**Required work**
From the line that contains "X297307Y140745D02*" to the last line of the entries, write each line out exactly; include both ends and nothing else.

**Hardware design source data**
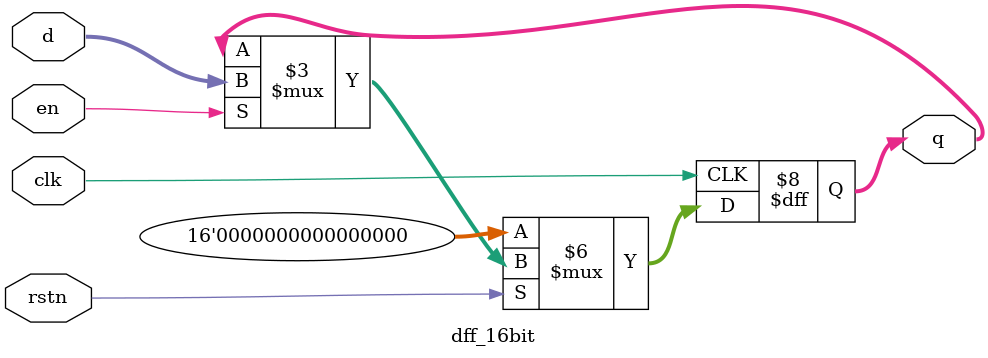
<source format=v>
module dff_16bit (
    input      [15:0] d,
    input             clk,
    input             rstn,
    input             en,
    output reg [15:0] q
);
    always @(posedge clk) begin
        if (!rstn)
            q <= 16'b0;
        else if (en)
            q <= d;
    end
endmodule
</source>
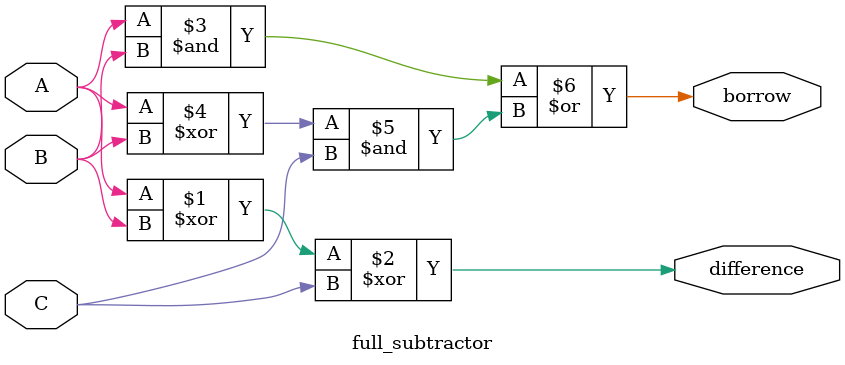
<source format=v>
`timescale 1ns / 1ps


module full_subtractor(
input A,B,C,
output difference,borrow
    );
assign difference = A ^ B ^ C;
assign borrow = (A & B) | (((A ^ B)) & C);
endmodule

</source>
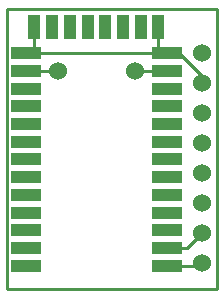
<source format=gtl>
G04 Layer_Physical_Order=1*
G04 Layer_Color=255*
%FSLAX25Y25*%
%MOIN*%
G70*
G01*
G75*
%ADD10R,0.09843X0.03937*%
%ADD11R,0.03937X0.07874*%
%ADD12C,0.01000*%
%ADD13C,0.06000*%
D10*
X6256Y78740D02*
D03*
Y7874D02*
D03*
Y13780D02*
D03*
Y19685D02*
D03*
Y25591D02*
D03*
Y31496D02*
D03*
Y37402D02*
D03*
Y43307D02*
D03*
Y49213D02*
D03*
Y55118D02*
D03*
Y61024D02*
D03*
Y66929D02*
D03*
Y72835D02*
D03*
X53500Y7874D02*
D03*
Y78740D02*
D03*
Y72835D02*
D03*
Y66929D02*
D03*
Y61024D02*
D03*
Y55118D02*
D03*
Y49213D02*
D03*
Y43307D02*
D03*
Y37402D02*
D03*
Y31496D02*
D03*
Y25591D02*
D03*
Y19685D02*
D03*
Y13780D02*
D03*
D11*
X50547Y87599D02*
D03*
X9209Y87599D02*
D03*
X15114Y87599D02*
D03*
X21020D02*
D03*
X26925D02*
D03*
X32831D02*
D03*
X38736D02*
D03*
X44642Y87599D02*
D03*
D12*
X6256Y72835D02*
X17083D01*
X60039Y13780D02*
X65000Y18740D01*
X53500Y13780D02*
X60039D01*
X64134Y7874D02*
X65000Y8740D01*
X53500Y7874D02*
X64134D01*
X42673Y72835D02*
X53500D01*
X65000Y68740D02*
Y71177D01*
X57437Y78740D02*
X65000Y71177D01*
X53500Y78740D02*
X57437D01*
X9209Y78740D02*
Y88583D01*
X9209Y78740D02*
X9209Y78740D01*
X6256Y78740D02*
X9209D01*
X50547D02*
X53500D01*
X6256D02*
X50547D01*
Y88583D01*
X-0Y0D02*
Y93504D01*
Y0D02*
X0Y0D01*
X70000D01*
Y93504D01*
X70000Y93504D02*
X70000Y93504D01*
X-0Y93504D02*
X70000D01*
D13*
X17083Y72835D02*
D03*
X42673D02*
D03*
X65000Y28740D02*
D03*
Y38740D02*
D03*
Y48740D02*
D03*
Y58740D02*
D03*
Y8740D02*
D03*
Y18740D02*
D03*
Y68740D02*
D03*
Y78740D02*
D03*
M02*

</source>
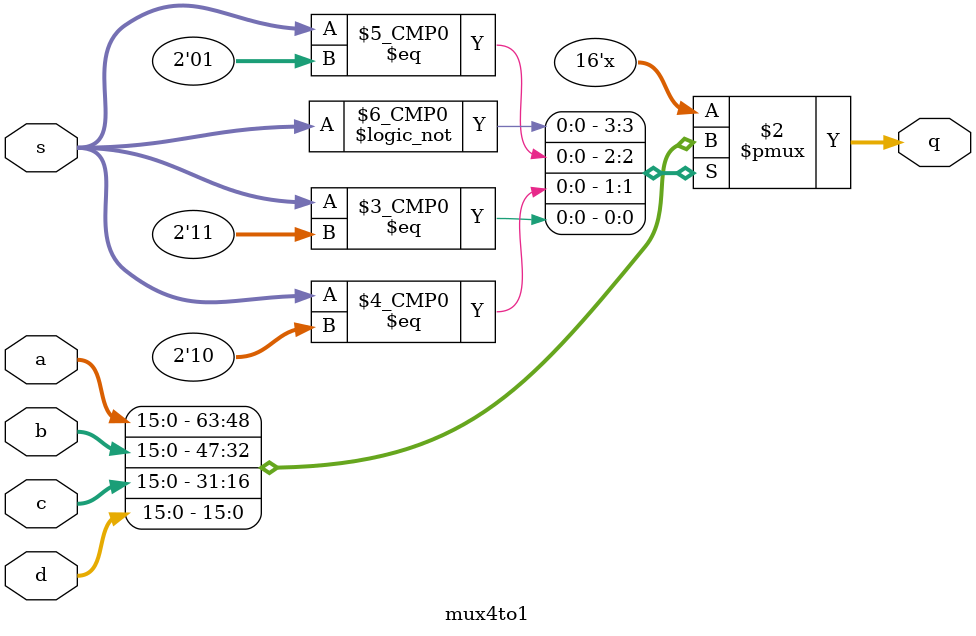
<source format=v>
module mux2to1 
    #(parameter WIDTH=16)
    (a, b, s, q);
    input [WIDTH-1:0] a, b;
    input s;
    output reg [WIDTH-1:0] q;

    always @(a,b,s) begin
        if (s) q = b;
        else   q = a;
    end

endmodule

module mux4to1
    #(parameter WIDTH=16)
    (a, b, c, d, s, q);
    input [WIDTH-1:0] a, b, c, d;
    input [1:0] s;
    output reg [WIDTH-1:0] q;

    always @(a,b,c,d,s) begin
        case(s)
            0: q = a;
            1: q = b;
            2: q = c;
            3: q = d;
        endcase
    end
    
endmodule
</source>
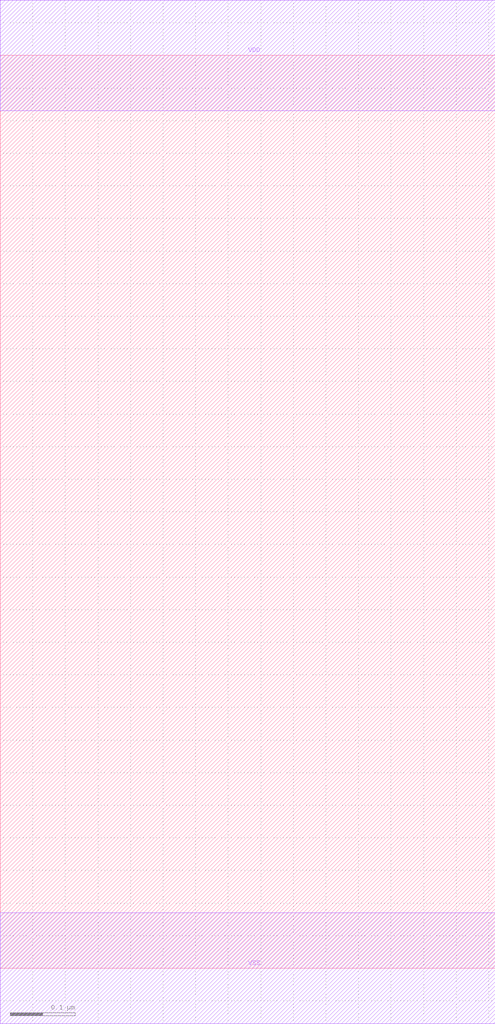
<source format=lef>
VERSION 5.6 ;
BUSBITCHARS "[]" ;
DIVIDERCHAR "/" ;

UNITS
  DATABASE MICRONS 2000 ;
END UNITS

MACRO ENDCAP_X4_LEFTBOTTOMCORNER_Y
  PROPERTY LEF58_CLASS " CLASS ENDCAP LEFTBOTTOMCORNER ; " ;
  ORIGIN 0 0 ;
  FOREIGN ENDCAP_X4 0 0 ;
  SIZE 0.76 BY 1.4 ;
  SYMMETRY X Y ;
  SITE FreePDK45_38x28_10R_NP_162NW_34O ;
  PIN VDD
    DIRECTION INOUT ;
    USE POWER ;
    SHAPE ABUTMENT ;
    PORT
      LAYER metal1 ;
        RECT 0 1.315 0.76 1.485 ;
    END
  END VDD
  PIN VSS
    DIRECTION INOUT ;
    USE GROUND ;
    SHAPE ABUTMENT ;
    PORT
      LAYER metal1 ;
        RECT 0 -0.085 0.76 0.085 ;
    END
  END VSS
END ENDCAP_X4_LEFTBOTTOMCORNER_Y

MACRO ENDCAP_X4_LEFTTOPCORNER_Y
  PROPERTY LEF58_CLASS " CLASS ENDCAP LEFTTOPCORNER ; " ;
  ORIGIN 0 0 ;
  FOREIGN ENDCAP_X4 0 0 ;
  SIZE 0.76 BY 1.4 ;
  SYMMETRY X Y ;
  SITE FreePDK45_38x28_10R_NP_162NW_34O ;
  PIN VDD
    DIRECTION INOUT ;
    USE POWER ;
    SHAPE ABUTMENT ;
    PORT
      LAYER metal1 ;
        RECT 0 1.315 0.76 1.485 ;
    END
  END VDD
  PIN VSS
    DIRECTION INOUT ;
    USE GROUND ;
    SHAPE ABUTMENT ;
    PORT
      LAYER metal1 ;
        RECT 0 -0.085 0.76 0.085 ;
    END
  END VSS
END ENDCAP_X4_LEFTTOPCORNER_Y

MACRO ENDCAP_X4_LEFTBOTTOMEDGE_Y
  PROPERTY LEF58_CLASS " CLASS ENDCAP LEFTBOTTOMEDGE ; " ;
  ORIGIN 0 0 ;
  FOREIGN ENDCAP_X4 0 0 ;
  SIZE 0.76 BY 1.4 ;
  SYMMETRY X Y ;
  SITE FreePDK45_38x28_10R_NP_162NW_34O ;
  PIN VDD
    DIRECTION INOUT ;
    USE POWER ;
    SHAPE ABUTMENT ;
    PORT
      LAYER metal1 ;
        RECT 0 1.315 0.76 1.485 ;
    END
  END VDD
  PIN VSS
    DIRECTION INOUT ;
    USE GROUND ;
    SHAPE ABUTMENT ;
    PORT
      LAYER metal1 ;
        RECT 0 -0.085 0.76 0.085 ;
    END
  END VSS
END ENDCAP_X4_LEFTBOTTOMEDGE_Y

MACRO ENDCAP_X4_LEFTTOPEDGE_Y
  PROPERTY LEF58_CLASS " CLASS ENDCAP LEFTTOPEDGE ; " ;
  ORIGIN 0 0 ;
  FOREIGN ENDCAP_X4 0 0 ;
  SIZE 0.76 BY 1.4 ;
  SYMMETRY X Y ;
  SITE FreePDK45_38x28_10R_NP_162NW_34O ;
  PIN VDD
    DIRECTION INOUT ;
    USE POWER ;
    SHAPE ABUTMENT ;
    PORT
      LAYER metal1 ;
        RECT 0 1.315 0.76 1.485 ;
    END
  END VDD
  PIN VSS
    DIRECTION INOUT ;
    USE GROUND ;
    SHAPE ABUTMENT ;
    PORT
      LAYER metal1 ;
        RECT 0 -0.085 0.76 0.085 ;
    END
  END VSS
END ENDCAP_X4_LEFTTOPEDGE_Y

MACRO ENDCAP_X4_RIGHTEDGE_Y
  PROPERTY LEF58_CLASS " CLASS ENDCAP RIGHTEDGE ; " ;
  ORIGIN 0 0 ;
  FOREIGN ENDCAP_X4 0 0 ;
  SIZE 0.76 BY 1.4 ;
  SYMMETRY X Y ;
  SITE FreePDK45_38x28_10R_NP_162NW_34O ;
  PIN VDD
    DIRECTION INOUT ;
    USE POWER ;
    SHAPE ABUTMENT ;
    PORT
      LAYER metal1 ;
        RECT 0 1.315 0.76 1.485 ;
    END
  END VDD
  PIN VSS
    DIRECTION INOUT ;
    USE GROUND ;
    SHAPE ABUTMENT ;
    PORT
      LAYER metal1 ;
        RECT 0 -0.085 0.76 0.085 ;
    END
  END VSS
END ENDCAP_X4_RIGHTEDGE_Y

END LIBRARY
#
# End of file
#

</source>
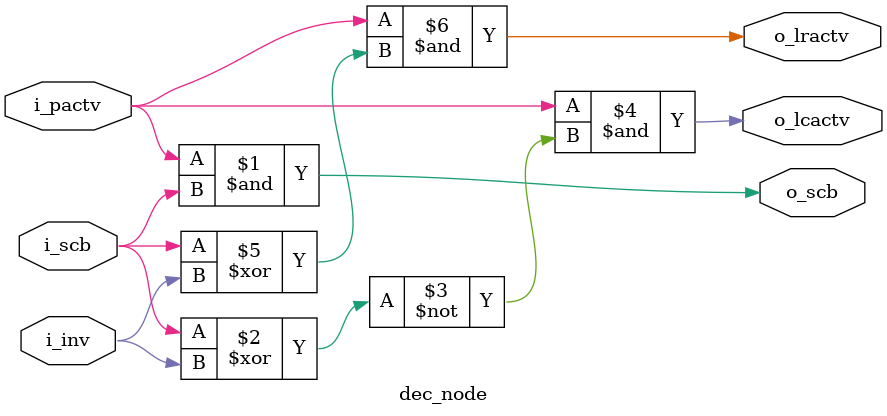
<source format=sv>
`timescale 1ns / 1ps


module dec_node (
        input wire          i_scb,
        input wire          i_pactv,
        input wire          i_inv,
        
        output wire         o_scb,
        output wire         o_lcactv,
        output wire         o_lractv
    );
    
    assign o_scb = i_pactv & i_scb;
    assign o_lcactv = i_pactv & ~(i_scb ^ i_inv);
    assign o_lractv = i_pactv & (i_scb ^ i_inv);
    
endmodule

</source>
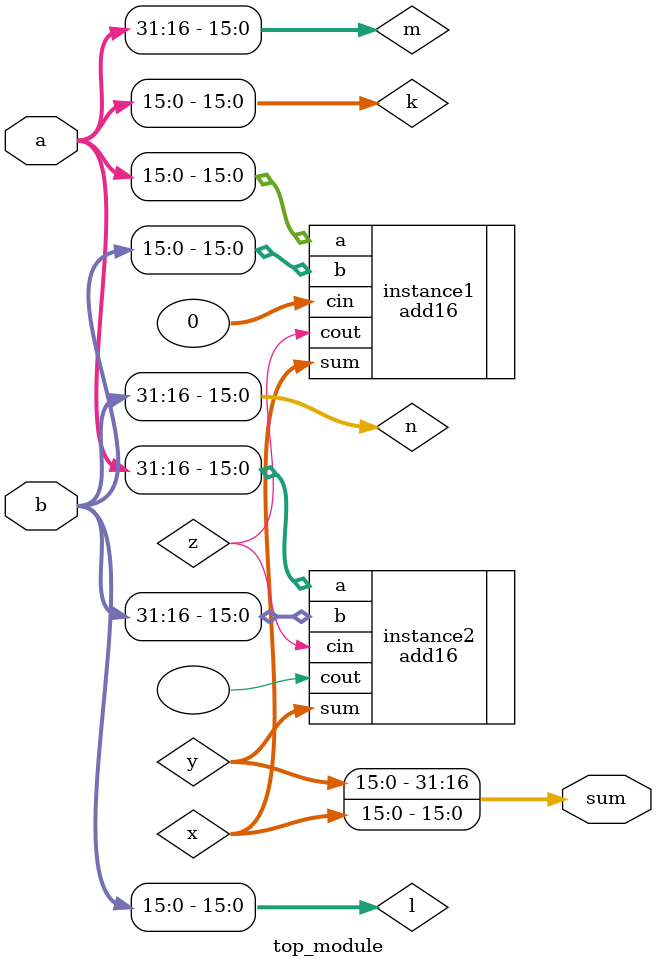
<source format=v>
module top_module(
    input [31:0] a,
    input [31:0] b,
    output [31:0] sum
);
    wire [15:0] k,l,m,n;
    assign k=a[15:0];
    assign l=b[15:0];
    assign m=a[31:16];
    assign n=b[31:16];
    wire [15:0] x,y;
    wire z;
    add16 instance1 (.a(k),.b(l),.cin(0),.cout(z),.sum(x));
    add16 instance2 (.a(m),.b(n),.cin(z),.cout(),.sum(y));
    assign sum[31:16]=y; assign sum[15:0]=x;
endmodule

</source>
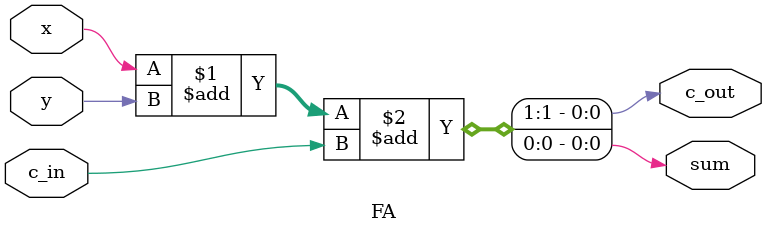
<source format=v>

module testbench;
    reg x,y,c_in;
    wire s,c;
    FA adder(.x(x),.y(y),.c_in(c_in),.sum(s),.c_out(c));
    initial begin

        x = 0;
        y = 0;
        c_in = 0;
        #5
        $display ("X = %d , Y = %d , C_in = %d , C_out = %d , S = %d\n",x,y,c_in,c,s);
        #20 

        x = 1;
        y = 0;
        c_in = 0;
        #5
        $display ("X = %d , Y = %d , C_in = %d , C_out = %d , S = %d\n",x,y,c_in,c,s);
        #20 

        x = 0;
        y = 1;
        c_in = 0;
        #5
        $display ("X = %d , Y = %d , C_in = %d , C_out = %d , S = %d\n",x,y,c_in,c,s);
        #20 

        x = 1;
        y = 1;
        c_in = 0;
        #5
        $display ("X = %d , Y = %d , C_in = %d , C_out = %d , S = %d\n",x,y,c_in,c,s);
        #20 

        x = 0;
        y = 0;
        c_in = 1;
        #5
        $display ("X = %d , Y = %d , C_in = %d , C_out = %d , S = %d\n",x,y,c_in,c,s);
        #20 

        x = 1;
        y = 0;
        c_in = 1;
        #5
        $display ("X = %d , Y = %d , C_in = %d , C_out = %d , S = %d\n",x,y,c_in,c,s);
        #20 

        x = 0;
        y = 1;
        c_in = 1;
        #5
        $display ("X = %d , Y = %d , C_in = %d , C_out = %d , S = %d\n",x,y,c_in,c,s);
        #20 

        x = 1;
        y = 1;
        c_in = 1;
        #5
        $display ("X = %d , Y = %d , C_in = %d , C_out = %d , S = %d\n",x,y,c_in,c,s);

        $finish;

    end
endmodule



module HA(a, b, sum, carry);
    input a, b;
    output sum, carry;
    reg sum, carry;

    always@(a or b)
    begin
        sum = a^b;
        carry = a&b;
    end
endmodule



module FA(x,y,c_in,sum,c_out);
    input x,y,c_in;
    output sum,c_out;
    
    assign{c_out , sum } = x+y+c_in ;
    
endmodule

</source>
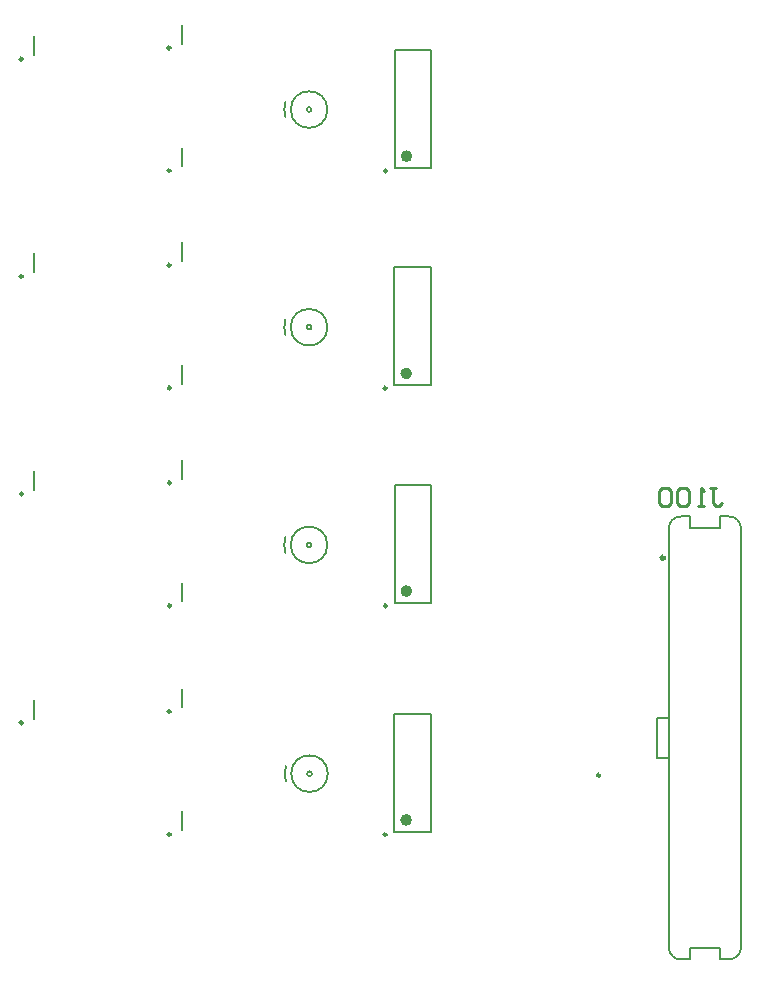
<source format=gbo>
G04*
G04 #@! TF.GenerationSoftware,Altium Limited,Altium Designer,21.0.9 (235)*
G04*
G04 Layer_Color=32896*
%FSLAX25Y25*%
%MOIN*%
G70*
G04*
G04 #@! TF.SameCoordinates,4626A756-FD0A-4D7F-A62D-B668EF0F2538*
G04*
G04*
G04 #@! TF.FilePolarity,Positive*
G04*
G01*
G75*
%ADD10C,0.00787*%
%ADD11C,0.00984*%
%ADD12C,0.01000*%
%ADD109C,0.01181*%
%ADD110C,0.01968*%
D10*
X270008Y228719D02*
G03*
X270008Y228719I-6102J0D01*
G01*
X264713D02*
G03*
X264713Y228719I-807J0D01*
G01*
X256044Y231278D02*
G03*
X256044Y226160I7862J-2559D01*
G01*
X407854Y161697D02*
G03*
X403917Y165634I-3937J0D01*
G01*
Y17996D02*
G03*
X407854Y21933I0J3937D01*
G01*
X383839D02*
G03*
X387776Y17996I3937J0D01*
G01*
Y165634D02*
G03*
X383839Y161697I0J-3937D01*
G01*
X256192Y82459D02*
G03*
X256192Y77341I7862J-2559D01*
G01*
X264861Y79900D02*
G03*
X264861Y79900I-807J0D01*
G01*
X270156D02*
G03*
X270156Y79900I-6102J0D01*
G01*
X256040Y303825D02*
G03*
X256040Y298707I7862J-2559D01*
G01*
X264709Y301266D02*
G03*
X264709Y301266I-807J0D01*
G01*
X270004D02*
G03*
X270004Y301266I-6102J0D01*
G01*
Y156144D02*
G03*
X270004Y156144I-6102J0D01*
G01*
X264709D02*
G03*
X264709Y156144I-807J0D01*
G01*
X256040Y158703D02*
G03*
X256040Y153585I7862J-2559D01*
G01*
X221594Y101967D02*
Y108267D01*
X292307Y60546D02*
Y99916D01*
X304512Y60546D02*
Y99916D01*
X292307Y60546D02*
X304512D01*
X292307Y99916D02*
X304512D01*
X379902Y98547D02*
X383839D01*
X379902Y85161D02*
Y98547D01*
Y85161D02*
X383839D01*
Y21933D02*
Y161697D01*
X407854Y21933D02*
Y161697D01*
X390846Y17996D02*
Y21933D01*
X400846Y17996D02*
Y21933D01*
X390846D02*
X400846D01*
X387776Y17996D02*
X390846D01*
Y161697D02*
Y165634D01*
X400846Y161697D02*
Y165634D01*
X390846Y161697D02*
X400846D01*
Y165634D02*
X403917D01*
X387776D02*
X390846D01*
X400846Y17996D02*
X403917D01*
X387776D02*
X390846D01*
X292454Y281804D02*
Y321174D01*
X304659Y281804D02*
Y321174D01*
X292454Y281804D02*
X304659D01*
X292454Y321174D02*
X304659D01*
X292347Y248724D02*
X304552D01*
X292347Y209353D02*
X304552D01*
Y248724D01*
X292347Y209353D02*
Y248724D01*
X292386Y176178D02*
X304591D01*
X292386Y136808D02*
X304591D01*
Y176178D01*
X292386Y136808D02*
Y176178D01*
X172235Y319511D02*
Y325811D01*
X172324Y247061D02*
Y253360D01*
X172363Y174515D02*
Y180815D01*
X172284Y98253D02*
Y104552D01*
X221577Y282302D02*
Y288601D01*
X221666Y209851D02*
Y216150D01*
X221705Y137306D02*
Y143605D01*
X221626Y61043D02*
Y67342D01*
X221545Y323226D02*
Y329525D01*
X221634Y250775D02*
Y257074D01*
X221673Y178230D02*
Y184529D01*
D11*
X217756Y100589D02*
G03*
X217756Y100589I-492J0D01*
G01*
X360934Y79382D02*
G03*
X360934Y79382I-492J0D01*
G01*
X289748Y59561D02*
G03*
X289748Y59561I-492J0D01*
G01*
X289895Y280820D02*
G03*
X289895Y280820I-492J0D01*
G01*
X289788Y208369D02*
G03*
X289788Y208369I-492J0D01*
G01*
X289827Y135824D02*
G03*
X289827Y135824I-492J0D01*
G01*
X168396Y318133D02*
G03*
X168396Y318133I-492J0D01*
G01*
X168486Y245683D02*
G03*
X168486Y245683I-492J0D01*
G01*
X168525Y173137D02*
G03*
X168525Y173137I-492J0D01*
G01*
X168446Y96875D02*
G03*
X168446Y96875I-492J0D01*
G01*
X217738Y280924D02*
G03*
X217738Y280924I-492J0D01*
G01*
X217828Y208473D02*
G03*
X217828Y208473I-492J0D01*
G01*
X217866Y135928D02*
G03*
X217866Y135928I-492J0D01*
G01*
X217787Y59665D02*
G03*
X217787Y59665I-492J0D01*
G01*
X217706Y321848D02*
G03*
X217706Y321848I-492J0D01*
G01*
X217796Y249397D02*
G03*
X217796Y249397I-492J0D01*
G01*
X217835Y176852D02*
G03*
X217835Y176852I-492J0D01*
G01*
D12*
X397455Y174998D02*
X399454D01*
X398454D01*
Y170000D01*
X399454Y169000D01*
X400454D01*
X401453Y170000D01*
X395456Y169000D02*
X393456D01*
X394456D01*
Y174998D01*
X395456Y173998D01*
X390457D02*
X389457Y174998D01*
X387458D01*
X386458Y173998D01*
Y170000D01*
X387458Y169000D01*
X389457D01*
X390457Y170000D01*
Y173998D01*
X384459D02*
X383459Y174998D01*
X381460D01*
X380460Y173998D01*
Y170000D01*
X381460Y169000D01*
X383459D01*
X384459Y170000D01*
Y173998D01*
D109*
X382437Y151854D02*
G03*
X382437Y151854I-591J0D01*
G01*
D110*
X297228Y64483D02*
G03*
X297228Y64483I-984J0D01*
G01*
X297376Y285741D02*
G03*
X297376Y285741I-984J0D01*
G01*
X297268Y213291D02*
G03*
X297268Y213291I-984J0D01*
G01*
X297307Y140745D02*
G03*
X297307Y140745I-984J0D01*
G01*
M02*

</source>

**Response to this exercise**
X297307Y140745D02*
G03*
X297307Y140745I-984J0D01*
G01*
M02*

</source>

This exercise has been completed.